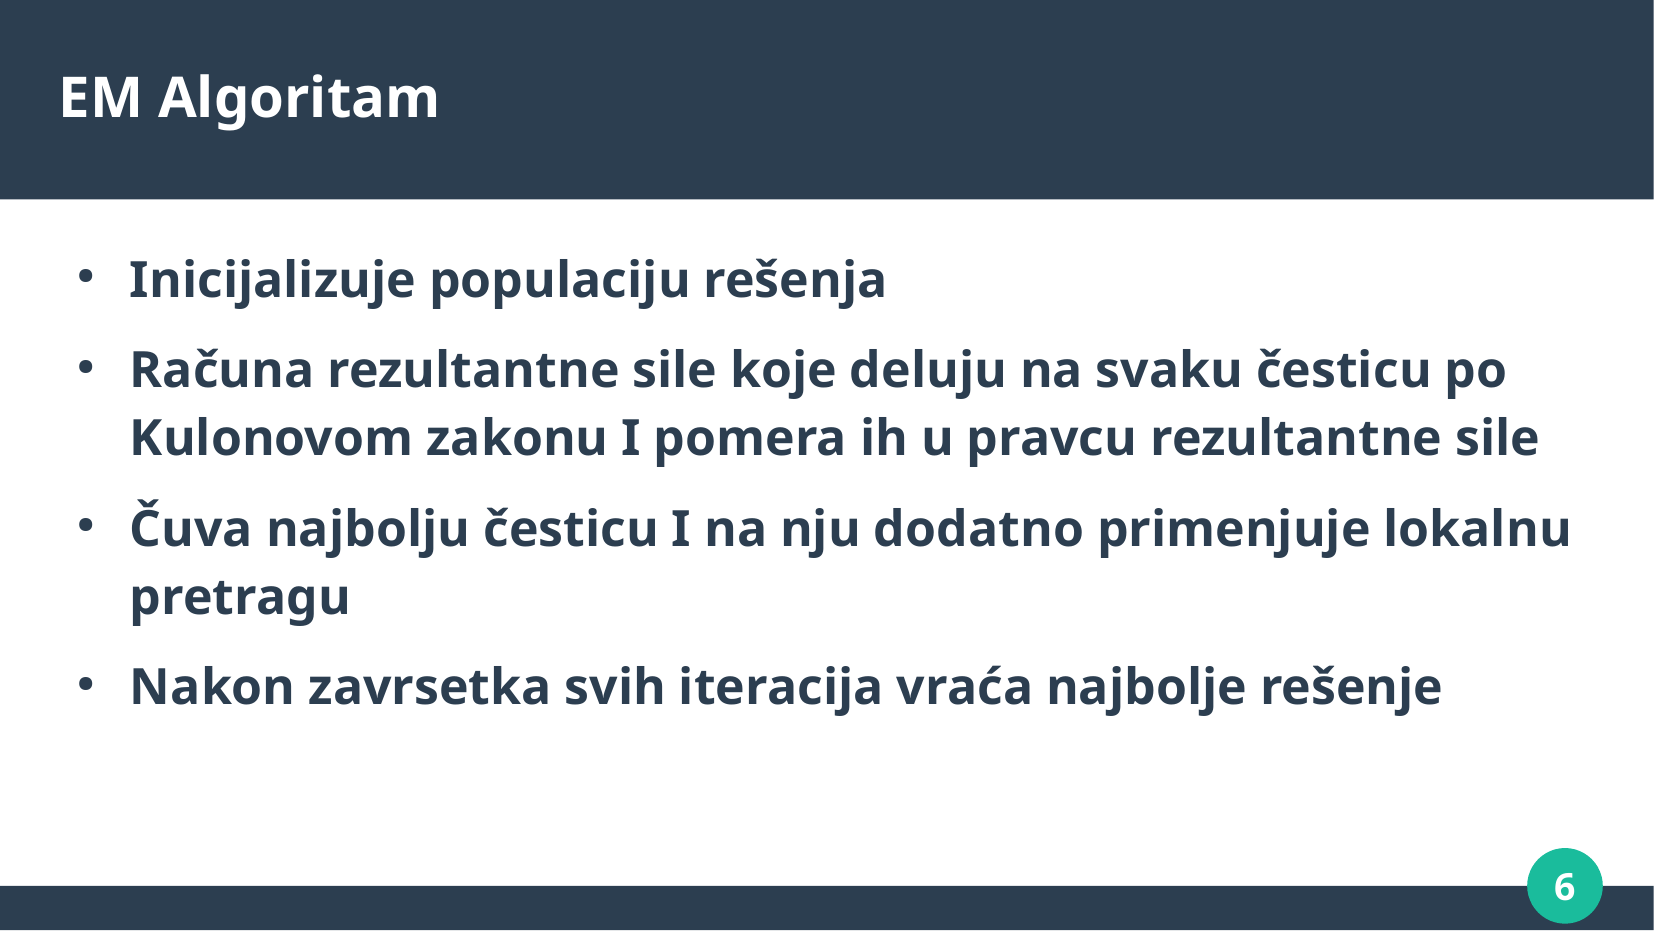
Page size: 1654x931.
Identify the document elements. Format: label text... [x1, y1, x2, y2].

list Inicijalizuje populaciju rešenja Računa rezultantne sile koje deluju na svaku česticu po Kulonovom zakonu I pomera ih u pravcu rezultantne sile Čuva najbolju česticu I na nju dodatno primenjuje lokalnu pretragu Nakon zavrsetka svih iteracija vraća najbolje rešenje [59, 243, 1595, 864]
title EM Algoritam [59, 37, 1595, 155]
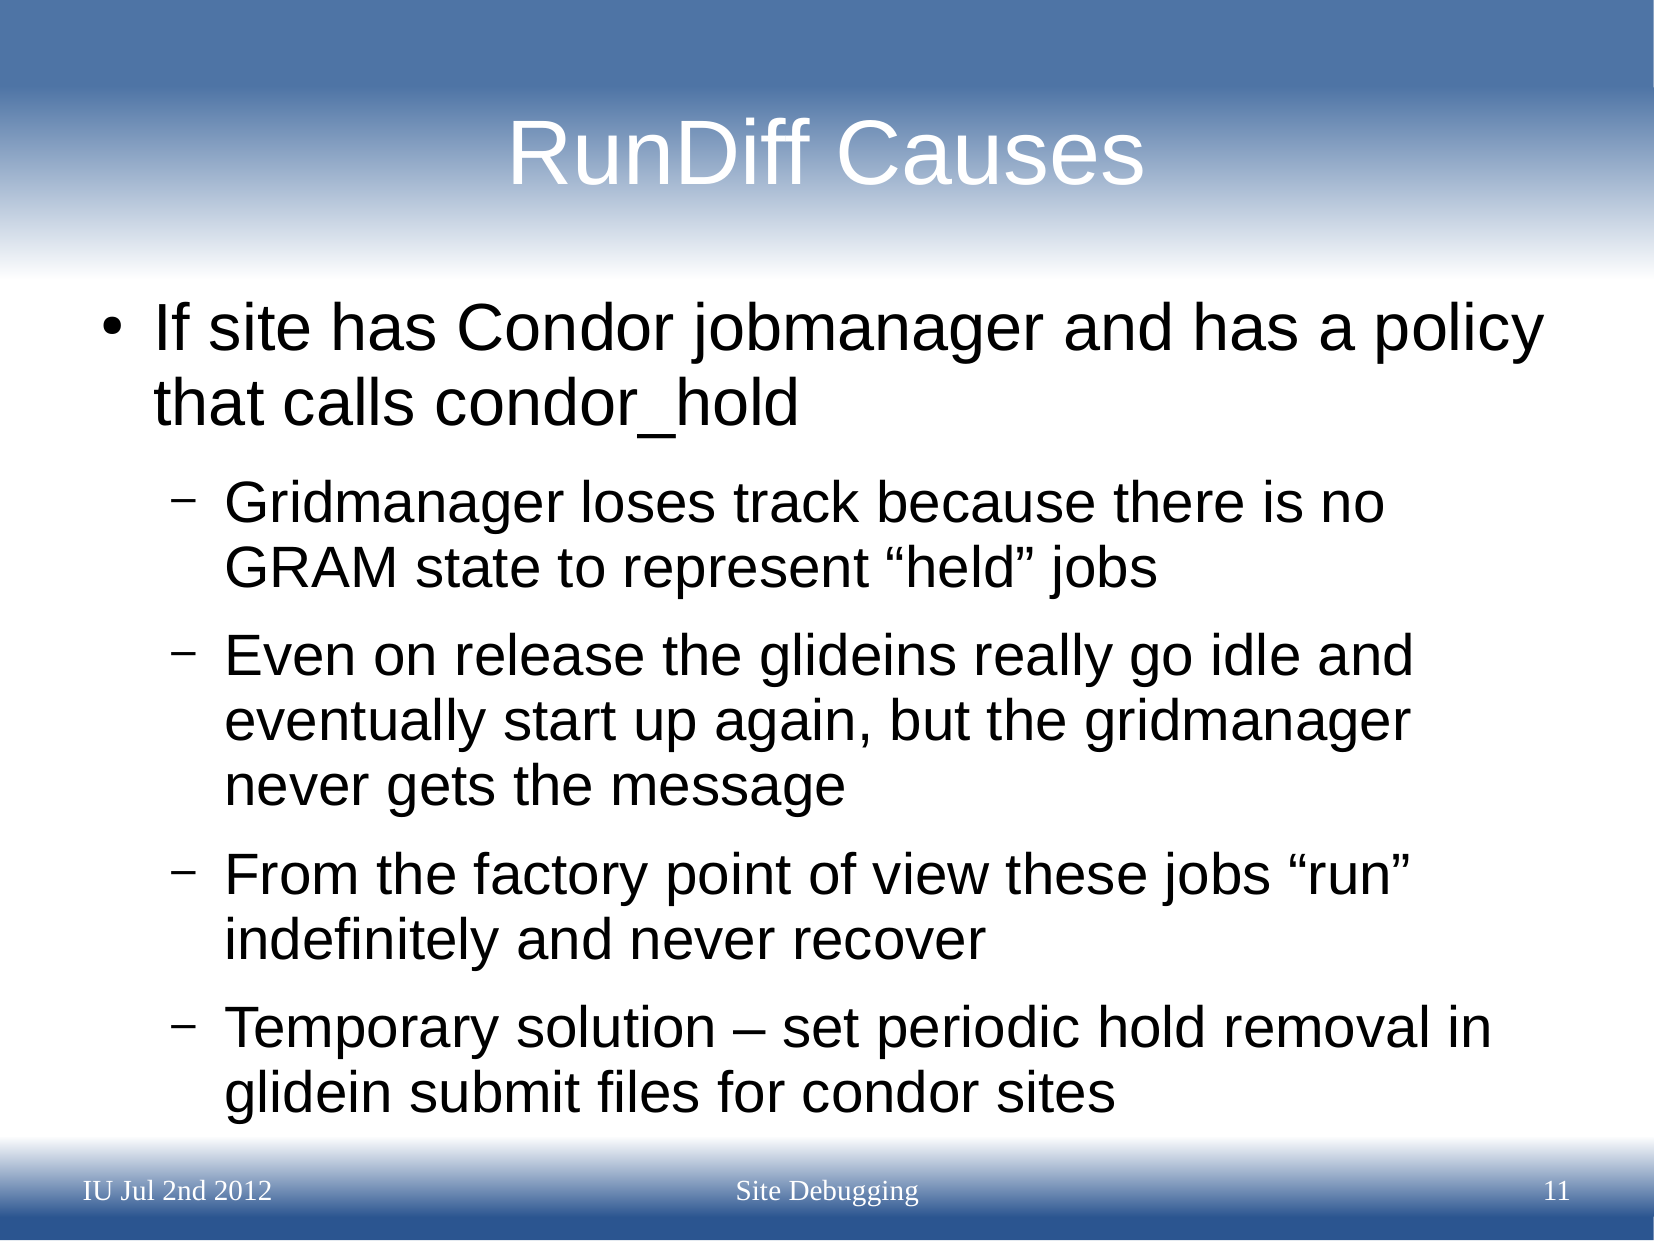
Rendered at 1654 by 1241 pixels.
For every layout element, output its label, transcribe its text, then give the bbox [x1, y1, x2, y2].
****************************************
◆ **Set task**:
Edit the data from the line with "Rendered at 1654 by 1241 pixels." to the end of the data, replacing "transcribe" with "copy" and leaving all else unchanged. Return only those lines.

◆ **Result of the exercise**:
Rendered at 1654 by 1241 pixels.
For every layout element, output its label, copy its text, then give the bbox [x1, y1, x2, y2].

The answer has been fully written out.